[[ EXTRACTED TEXT open ]]

Christianity: Leadership in a Society of Equals. Part IV.

A NEW PARADIGM
….we have to make big decisions about the future … It has to be an assembly of the whole Church and not just the bishops. (++Mark Coleridge)

Archbishop Mark Coleridge has raised a number of matters he sees as essential for a responsible and transparently open process in preparation for the 2020 Plenary Council:

The need for the Catholic Church in Australia to retrieve its ‘missionary’ spirit, to let go of a introspective defensiveness. Coleridge has called for a break in the tradition about the apostolate of the laity: ‘The hierarchy needs to distance themselves from Pope Pius XI’s teaching in 1927 that the Catholic Action was “the participation of the laity in the apostolate of the hierarchy.” This presumes an ecclesiology of strict episcopal command, control and micromanagement. It is in tension with the ecclesiology of Vatican II which taught the ecclesiology of the People of God and the structures of shared governance, accountability and subsidiarity which are implied in that ancient model.’ Archbishop Coleridge also believes that “…we have to ask questions about ordained ministry,’ the relationship between new ecclesial movements and the older established communities; the viability of the traditional parish and what might need to be done to sustain the sacramental life of the local churches.

[[ EXTRACTED TEXT closed ]]
[[ STORED DATA open ]]

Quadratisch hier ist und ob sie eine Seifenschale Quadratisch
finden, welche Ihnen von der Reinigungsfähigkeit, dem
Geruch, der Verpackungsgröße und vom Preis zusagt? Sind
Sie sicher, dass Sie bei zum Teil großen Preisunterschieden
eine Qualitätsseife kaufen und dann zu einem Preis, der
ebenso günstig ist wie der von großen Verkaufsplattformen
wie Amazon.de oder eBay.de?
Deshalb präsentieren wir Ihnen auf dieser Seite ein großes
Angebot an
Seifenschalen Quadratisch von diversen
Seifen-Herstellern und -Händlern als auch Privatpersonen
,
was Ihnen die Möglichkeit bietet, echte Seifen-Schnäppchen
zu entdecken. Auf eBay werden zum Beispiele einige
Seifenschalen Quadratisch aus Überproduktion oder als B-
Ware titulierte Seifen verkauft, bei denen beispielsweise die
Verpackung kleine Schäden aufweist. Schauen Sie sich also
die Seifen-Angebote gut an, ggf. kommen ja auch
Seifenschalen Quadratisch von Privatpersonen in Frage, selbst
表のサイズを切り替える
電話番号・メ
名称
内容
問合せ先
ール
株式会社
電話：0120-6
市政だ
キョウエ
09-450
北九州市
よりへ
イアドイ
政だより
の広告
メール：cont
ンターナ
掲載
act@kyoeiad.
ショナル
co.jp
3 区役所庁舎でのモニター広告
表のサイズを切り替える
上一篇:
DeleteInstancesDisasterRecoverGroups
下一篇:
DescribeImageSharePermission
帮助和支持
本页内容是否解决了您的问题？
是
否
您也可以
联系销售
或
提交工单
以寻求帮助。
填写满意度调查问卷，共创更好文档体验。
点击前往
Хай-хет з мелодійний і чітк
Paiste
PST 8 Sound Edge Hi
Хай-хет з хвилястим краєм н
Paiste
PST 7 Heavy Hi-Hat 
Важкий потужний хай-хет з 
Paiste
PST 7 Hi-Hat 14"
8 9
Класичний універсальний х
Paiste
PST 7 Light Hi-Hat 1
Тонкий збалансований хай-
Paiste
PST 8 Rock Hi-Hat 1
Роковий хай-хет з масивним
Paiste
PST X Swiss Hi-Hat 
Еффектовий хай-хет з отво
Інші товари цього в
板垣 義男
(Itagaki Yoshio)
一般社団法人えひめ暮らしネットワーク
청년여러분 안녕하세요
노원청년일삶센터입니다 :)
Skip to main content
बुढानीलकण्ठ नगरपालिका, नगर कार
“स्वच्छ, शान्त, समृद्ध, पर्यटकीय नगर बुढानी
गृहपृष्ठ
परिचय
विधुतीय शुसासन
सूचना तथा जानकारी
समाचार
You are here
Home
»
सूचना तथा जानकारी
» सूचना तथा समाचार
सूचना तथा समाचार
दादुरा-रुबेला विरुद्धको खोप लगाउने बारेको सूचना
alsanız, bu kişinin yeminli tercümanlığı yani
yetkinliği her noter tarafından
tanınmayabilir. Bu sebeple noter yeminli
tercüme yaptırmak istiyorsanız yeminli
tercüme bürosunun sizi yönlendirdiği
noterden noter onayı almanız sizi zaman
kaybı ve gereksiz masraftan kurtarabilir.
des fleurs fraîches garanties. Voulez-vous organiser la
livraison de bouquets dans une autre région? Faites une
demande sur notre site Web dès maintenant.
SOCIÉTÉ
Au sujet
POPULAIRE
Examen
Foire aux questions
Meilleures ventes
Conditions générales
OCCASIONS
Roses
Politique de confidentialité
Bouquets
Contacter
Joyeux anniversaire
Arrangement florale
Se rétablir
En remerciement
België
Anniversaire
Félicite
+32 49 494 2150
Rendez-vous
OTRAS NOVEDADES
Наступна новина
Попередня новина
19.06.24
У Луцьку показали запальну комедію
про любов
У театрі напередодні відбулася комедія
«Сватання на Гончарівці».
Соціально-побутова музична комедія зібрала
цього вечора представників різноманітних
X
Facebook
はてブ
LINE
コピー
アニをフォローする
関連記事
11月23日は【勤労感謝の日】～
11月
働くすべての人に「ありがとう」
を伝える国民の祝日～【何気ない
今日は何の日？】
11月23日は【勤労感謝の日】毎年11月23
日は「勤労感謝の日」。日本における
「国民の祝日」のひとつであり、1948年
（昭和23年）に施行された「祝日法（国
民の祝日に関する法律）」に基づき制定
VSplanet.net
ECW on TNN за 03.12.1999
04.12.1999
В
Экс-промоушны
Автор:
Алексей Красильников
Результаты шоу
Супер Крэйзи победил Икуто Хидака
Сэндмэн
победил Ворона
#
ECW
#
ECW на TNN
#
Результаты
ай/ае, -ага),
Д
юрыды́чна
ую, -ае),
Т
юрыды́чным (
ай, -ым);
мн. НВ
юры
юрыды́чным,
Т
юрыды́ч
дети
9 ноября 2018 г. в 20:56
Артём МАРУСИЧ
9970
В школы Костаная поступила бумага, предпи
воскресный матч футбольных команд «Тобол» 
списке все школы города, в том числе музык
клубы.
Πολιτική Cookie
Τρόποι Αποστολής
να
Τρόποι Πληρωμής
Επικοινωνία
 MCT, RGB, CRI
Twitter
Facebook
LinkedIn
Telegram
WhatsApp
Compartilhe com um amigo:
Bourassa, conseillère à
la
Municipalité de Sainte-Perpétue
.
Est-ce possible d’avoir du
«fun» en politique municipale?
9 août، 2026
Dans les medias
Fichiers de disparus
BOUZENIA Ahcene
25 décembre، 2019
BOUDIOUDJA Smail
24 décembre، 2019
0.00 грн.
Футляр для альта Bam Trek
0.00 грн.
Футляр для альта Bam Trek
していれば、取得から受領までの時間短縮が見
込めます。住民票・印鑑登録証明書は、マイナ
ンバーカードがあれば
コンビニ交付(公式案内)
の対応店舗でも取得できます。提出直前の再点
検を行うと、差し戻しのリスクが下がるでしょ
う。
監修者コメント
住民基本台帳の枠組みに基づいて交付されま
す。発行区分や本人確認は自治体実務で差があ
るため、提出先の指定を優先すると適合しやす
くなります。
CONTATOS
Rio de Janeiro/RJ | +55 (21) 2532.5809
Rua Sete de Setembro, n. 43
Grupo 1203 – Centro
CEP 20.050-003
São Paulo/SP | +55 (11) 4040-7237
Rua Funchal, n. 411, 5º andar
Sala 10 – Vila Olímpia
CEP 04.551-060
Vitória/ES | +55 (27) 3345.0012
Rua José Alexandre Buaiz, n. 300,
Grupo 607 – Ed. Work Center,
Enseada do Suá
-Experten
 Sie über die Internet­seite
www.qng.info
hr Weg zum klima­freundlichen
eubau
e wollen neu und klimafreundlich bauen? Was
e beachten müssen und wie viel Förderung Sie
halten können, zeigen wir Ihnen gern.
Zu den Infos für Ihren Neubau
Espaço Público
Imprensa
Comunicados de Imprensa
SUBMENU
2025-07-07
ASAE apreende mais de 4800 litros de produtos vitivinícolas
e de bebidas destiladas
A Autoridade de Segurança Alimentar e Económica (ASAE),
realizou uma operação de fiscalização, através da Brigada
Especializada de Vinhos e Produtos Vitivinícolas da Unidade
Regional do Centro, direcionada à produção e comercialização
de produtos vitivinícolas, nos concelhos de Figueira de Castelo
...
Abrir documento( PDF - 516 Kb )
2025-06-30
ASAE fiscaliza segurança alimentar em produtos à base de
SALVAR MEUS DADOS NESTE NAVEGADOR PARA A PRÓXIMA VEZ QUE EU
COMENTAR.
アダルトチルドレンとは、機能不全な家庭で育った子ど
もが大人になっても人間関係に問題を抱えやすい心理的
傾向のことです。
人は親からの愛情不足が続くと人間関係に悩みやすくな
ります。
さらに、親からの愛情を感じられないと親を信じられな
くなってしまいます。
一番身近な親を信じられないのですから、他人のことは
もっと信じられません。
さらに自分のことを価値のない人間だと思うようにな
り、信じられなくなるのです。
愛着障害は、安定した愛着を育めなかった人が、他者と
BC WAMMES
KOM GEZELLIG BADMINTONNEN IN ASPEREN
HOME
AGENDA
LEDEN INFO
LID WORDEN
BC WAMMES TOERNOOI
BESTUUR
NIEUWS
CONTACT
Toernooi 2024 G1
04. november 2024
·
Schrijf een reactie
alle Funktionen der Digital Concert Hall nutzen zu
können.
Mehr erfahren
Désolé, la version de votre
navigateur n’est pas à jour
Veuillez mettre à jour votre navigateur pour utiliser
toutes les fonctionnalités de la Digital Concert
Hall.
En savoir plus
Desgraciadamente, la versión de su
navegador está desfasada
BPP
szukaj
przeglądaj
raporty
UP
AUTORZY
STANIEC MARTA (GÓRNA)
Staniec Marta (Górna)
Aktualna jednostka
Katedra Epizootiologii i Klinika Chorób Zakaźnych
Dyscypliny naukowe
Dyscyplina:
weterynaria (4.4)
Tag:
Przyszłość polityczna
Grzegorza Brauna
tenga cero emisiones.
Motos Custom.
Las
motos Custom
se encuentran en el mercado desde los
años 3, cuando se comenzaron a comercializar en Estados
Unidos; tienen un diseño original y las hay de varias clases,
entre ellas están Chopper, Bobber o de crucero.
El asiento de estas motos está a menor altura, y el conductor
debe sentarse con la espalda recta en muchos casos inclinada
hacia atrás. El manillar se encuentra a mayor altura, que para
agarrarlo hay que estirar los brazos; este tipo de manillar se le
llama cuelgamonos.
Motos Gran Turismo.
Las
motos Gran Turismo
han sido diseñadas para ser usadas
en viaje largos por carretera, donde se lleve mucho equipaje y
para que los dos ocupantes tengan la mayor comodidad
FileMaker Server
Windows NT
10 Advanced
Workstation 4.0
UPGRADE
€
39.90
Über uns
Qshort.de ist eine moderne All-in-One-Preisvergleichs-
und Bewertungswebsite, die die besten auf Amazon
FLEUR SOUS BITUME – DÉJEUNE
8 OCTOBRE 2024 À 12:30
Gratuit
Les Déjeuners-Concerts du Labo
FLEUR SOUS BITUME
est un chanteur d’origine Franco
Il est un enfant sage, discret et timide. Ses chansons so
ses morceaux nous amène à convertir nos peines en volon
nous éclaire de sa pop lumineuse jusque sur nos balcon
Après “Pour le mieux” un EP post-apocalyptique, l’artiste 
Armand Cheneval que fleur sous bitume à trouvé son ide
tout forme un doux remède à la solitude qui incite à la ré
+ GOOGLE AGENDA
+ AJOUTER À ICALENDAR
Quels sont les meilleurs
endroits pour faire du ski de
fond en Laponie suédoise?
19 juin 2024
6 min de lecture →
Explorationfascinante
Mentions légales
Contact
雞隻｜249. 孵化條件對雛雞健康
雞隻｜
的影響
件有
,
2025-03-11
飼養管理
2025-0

[[ STORED DATA closed ]]

ACTIVITY - In the text on leadership in Christianity, which teaching of Pope Pius XI from 1927 does it say the hierarchy needs to distance itself from?

SOLUTION FOR THIS TASK - The teaching that Catholic Action was "the participation of the laity in the apostolate of the hierarchy."